* **DATA SHOWN**:
◇ ◇ ◇ ◇ ◇ ◇ ◇

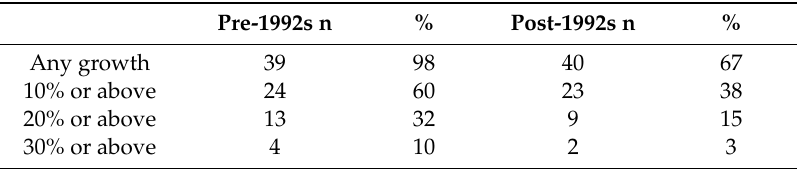
Table 2. UCAS data: three years growth (2012 / 13–2014 / 15). Pre-1992s n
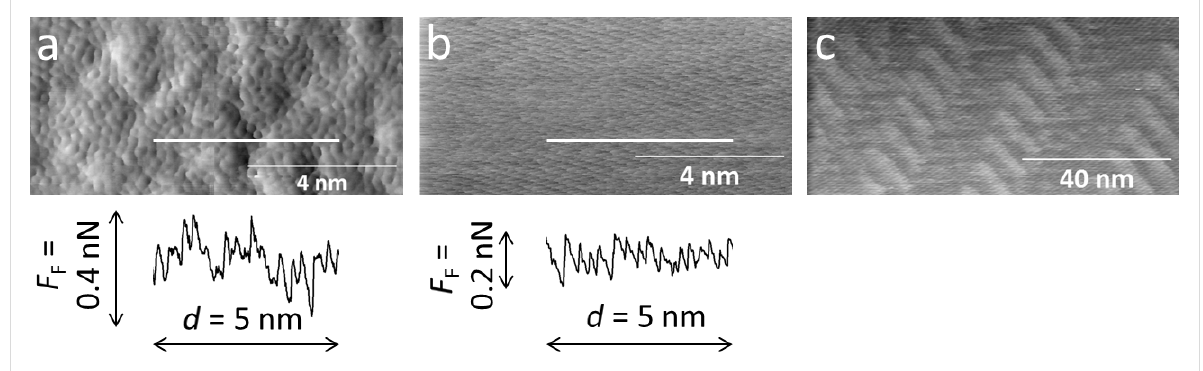
Figure 1: Friction force maps for a) an oxidized Si(100) surface scanned with an intact Ar-sputter cleaned SiO x /Si tip, b) Au(111), and c) the topogra- phy of the Au(111) herringbone reconstruction scanned with an intact SiO x /Si tip. One line was extracted from a) and b) to visualize the stick–slip pattern on Si(100) and on Au(111).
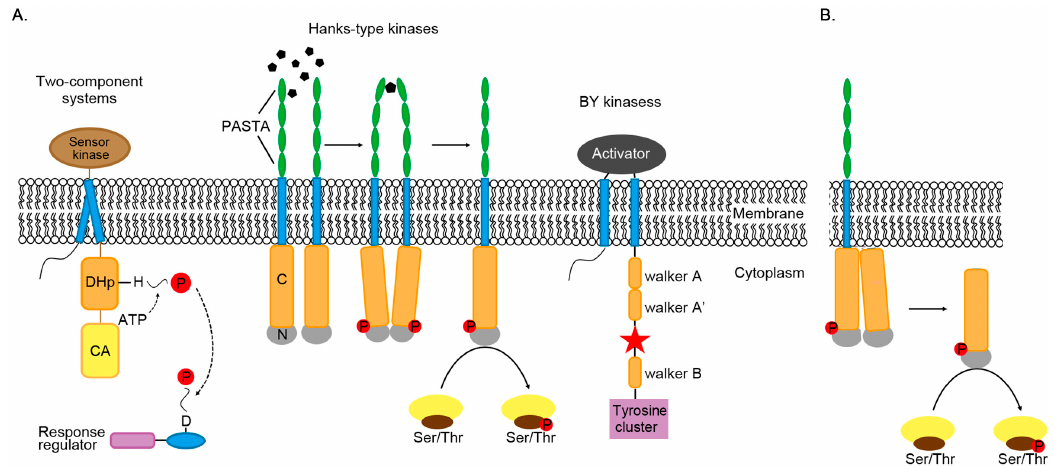
Figure 1. Phosphorylation mechanism of three types of kinases. ( A ) Three types of protein kinases catalyze the transfer of phosphate groups (P) to histidine (H), aspartic acid (D), serine, threonine and tyrosine. Most of these kinases are bound to the membrane. Extracellular domain PASTA (penicillin-binding protein and serine / threonine kinase-associated) binds peptidoglycans and induces the intracellular catalytic domains closer, resulting in activating kinase domains by autophosphorylation. After phosphorylation, two monomers dimerize through the back sides of the N-terminal lobes (N). BY kinase will interact with its activator to stabilize its ATP-binding domain. The red star is the phosphorylation site. DHp is the abbreviation of dimerized histidine phosphate transfer domain, and CA is the abbreviation of catalyzed binding to ATP. ( B ) In STK, activated kinases can directly phosphorylate target proteins.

◇ ◇ ◇ ◇ ◇ ◇ ◇

Without including any picture, reproduce all of the material exactly.

* **SOLUTION**:
Table 2. UCAS data: three years growth (2012 / 13–2014 / 15). Pre-1992s n
Figure 1: Friction force maps for a) an oxidized Si(100) surface scanned with an intact Ar-sputter cleaned SiO x /Si tip, b) Au(111), and c) the topogra- phy of the Au(111) herringbone reconstruction scanned with an intact SiO x /Si tip. One line was extracted from a) and b) to visualize the stick–slip pattern on Si(100) and on Au(111).
Figure 1. Phosphorylation mechanism of three types of kinases. ( A ) Three types of protein kinases catalyze the transfer of phosphate groups (P) to histidine (H), aspartic acid (D), serine, threonine and tyrosine. Most of these kinases are bound to the membrane. Extracellular domain PASTA (penicillin-binding protein and serine / threonine kinase-associated) binds peptidoglycans and induces the intracellular catalytic domains closer, resulting in activating kinase domains by autophosphorylation. After phosphorylation, two monomers dimerize through the back sides of the N-terminal lobes (N). BY kinase will interact with its activator to stabilize its ATP-binding domain. The red star is the phosphorylation site. DHp is the abbreviation of dimerized histidine phosphate transfer domain, and CA is the abbreviation of catalyzed binding to ATP. ( B ) In STK, activated kinases can directly phosphorylate target proteins.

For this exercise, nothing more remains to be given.